## Exercise description:
Strip out the pictures and transcribe the records that follow exactly.

## Given information:
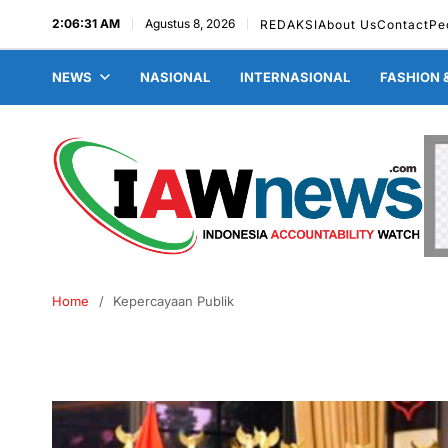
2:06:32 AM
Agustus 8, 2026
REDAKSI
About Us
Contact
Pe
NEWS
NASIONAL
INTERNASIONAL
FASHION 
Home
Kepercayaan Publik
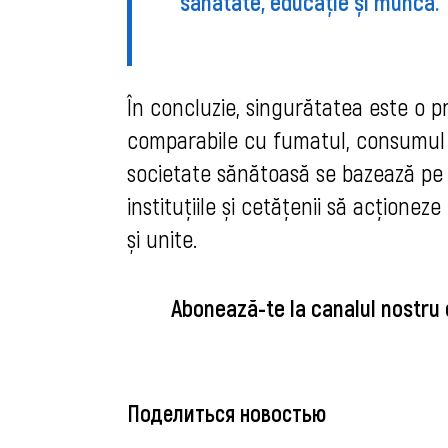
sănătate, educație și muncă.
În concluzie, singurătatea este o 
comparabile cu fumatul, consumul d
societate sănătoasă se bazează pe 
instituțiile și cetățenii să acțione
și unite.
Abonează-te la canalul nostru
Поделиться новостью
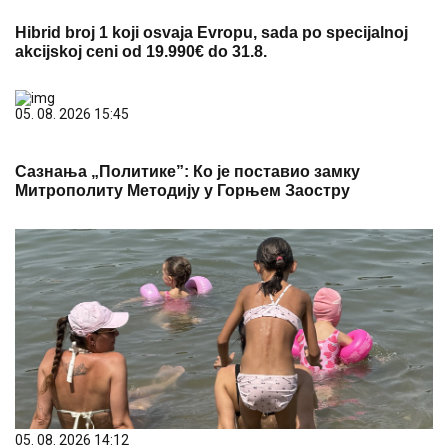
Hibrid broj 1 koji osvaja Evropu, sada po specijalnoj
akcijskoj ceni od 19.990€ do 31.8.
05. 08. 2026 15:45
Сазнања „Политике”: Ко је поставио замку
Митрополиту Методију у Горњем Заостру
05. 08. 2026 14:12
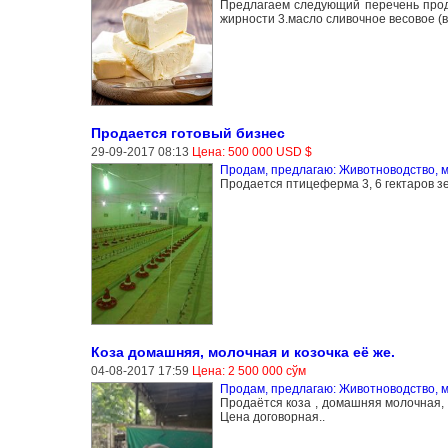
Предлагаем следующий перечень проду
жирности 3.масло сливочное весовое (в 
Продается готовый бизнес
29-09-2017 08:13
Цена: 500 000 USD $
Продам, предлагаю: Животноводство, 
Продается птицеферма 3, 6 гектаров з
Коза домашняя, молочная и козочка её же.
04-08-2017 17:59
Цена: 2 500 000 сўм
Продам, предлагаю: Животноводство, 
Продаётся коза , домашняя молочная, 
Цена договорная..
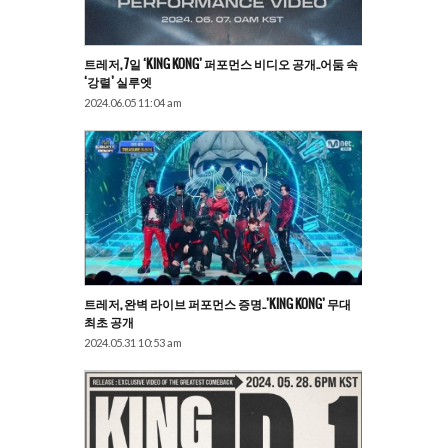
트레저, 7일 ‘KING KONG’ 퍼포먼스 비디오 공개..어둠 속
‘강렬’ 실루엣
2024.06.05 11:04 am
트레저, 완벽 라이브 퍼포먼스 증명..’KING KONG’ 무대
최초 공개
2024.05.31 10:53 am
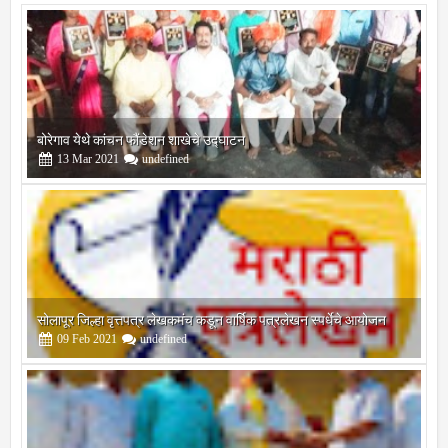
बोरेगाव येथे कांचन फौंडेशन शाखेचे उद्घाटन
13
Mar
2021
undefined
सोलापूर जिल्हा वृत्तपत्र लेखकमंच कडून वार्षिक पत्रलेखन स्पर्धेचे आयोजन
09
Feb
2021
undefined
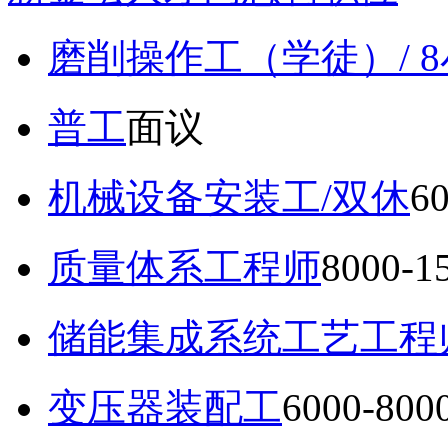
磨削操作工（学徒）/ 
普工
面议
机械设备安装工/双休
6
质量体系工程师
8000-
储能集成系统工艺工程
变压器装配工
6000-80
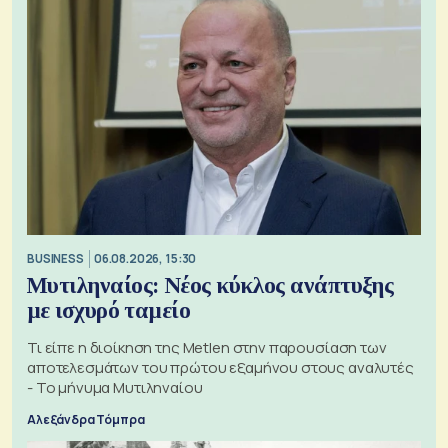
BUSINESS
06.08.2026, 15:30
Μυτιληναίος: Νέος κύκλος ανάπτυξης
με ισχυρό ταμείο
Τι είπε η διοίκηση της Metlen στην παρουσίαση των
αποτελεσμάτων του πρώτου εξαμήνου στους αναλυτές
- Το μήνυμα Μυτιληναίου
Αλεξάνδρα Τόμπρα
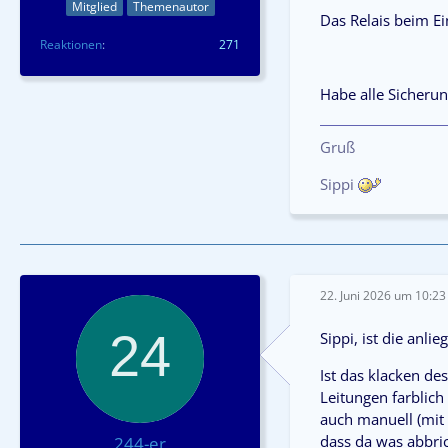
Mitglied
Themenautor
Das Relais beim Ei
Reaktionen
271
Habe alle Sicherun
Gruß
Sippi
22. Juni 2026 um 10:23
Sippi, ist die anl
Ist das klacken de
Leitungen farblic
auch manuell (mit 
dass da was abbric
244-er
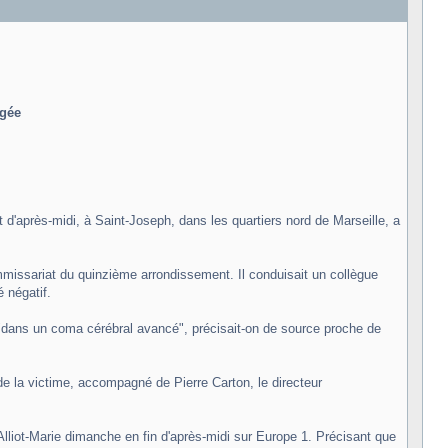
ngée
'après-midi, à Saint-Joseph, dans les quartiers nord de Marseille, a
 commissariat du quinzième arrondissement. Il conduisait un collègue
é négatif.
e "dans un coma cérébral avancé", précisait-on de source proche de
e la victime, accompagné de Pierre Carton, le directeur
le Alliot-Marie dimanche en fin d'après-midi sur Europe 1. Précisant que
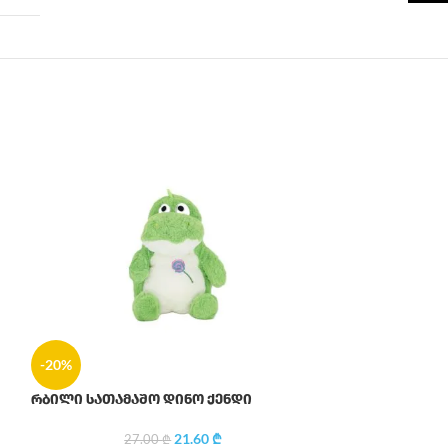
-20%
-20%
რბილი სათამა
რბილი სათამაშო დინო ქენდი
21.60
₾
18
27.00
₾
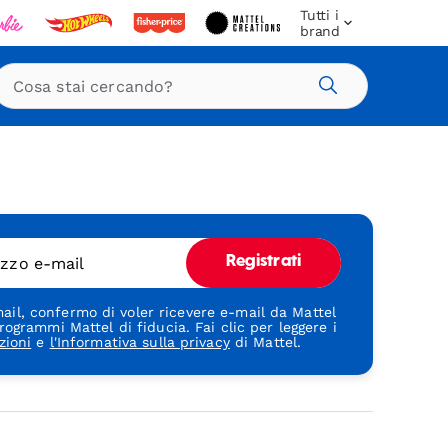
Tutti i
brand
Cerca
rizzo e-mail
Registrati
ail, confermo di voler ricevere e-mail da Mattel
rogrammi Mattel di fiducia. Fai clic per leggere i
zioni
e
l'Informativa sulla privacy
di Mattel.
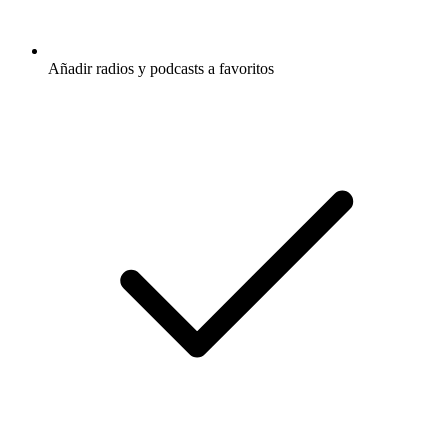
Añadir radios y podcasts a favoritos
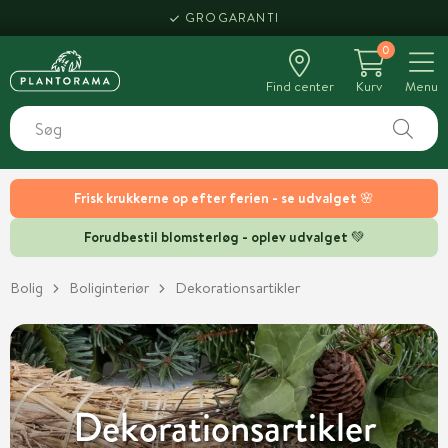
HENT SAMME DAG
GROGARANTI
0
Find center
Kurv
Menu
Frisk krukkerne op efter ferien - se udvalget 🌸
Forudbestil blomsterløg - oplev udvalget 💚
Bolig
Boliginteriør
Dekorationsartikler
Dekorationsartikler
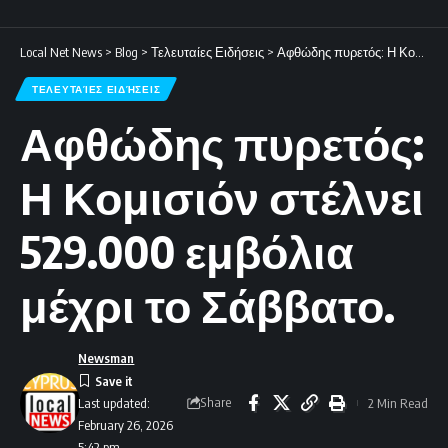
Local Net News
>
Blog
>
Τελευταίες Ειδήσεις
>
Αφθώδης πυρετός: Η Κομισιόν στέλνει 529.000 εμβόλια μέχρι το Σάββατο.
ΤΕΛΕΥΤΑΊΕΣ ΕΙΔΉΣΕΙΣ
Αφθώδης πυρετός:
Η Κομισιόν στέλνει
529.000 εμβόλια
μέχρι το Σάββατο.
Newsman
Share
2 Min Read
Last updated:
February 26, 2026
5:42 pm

## Answer for the task:
2:06:32 AM
Agustus 8, 2026
REDAKSI
About Us
Contact
Pe
NEWS
NASIONAL
INTERNASIONAL
FASHION 
Home
Kepercayaan Publik
sănătate, educație și muncă.
În concluzie, singurătatea este o 
comparabile cu fumatul, consumul d
societate sănătoasă se bazează pe 
instituțiile și cetățenii să acțione
și unite.
Abonează-te la canalul nostru
Поделиться новостью
Hibrid broj 1 koji osvaja Evropu, sada po specijalnoj
akcijskoj ceni od 19.990€ do 31.8.
05. 08. 2026 15:45
Сазнања „Политике”: Ко је поставио замку
Митрополиту Методију у Горњем Заостру
05. 08. 2026 14:12
Предлагаем следующий перечень проду
жирности 3.масло сливочное весовое (в 
Продается готовый бизнес
29-09-2017 08:13
Цена: 500 000 USD $
Продам, предлагаю: Животноводство, 
Продается птицеферма 3, 6 гектаров з
Коза домашняя, молочная и козочка её же.
04-08-2017 17:59
Цена: 2 500 000 сўм
Продам, предлагаю: Животноводство, 
Продаётся коза , домашняя молочная, 
Цена договорная..
트레저, 7일 ‘KING KONG’ 퍼포먼스 비디오 공개..어둠 속
‘강렬’ 실루엣
2024.06.05 11:04 am
트레저, 완벽 라이브 퍼포먼스 증명..’KING KONG’ 무대
최초 공개
2024.05.31 10:53 am
बोरेगाव येथे कांचन फौंडेशन शाखेचे उद्घाटन
13
Mar
2021
undefined
सोलापूर जिल्हा वृत्तपत्र लेखकमंच कडून वार्षिक पत्रलेखन स्पर्धेचे आयोजन
09
Feb
2021
undefined
磨削操作工（学徒）/ 
普工
面议
机械设备安装工/双休
6
质量体系工程师
8000-
储能集成系统工艺工程
变压器装配工
6000-80
BUSINESS
06.08.2026, 15:30
Μυτιληναίος: Νέος κύκλος ανάπτυξης
με ισχυρό ταμείο
Τι είπε η διοίκηση της Metlen στην παρουσίαση των
αποτελεσμάτων του πρώτου εξαμήνου στους αναλυτές
- Το μήνυμα Μυτιληναίου
Αλεξάνδρα Τόμπρα
Mitglied
Themenautor
Das Relais beim Ei
Reaktionen
271
Habe alle Sicherun
Gruß
Sippi
22. Juni 2026 um 10:23
Sippi, ist die anl
Ist das klacken de
Leitungen farblic
auch manuell (mit 
dass da was abbric
244-er
ngée
'après-midi, à Saint-Joseph, dans les quartiers nord de Marseille, a
 commissariat du quinzième arrondissement. Il conduisait un collègue
é négatif.
e "dans un coma cérébral avancé", précisait-on de source proche de
e la victime, accompagné de Pierre Carton, le directeur
le Alliot-Marie dimanche en fin d'après-midi sur Europe 1. Précisant que
-20%
-20%
რბილი სათამა
რბილი სათამაშო დინო ქენდი
21.60
₾
18
27.00
₾
Tutti i
brand
Cerca
rizzo e-mail
Registrati
ail, confermo di voler ricevere e-mail da Mattel
rogrammi Mattel di fiducia. Fai clic per leggere i
zioni
e
l'Informativa sulla privacy
di Mattel.
Añadir radios y podcasts a favoritos
HENT SAMME DAG
GROGARANTI
0
Find center
Kurv
Menu
Frisk krukkerne op efter ferien - se udvalget 🌸
Forudbestil blomsterløg - oplev udvalget 💚
Bolig
Boliginteriør
Dekorationsartikler
Dekorationsartikler
Local Net News
>
Blog
>
Τελευταίες Ειδήσεις
>
Αφθώδης πυρετός: Η Κομισιόν στέλνει 529.000 εμβόλια μέχρι το Σάββατο.
ΤΕΛΕΥΤΑΊΕΣ ΕΙΔΉΣΕΙΣ
Αφθώδης πυρετός:
Η Κομισιόν στέλνει
529.000 εμβόλια
μέχρι το Σάββατο.
Newsman
Share
2 Min Read
Last updated:
February 26, 2026
5:42 pm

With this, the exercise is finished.